_DESCRIPTION OF THE TASK:_ What do the lines from the top of the data through the line with "a protein (brown)" say? Quote them exactly and include both ends.

Segment Start: SOURCE MATERIAL

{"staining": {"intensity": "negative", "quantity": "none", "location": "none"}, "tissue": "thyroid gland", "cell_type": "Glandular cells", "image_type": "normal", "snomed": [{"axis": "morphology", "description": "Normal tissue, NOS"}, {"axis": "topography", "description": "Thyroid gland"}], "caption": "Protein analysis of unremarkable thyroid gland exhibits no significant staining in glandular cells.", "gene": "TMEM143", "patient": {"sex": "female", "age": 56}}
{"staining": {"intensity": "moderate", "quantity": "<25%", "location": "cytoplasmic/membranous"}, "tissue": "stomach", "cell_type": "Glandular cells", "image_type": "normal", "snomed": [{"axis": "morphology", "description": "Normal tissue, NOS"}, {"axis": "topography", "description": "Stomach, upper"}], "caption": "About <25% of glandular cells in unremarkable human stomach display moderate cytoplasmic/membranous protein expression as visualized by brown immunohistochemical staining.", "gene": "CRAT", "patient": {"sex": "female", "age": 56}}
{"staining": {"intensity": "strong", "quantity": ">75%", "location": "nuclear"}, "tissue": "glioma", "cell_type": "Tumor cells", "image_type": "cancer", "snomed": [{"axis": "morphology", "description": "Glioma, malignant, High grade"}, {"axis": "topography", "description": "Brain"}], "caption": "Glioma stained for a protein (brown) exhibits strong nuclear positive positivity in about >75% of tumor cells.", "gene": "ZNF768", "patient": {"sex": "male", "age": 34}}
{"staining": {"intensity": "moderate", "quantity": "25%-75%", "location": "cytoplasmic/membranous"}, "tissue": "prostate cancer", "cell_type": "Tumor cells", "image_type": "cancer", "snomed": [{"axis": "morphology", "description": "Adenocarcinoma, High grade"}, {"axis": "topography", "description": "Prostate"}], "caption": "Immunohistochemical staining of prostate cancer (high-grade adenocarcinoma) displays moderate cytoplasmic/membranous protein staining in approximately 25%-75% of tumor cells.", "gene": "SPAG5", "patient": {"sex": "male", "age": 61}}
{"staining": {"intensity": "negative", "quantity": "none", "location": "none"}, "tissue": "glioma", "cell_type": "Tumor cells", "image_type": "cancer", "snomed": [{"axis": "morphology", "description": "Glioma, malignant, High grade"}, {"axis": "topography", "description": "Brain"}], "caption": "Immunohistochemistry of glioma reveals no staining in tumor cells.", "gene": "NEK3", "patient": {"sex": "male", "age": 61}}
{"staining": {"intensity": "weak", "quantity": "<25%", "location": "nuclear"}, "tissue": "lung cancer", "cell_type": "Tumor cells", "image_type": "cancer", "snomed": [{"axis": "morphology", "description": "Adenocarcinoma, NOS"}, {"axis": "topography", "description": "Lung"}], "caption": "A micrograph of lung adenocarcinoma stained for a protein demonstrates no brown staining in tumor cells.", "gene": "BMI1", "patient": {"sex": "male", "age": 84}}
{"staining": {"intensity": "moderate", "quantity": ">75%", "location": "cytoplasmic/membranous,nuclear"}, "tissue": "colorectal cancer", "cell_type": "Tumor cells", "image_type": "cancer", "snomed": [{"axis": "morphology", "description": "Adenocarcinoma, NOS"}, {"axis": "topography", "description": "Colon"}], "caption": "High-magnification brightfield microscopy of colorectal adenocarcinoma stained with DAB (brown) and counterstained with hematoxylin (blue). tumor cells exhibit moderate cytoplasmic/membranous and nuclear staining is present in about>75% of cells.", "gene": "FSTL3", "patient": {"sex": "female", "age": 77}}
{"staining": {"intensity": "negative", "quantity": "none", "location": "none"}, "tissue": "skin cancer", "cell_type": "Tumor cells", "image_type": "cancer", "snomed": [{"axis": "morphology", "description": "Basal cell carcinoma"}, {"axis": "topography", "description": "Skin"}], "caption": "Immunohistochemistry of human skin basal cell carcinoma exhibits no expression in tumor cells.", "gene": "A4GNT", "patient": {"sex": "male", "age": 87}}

Segment End: SOURCE MATERIAL

_OUTPUT FOR THIS EXERCISE:_
{"staining": {"intensity": "negative", "quantity": "none", "location": "none"}, "tissue": "thyroid gland", "cell_type": "Glandular cells", "image_type": "normal", "snomed": [{"axis": "morphology", "description": "Normal tissue, NOS"}, {"axis": "topography", "description": "Thyroid gland"}], "caption": "Protein analysis of unremarkable thyroid gland exhibits no significant staining in glandular cells.", "gene": "TMEM143", "patient": {"sex": "female", "age": 56}}
{"staining": {"intensity": "moderate", "quantity": "<25%", "location": "cytoplasmic/membranous"}, "tissue": "stomach", "cell_type": "Glandular cells", "image_type": "normal", "snomed": [{"axis": "morphology", "description": "Normal tissue, NOS"}, {"axis": "topography", "description": "Stomach, upper"}], "caption": "About <25% of glandular cells in unremarkable human stomach display moderate cytoplasmic/membranous protein expression as visualized by brown immunohistochemical staining.", "gene": "CRAT", "patient": {"sex": "female", "age": 56}}
{"staining": {"intensity": "strong", "quantity": ">75%", "location": "nuclear"}, "tissue": "glioma", "cell_type": "Tumor cells", "image_type": "cancer", "snomed": [{"axis": "morphology", "description": "Glioma, malignant, High grade"}, {"axis": "topography", "description": "Brain"}], "caption": "Glioma stained for a protein (brown) exhibits strong nuclear positive positivity in about >75% of tumor cells.", "gene": "ZNF768", "patient": {"sex": "male", "age": 34}}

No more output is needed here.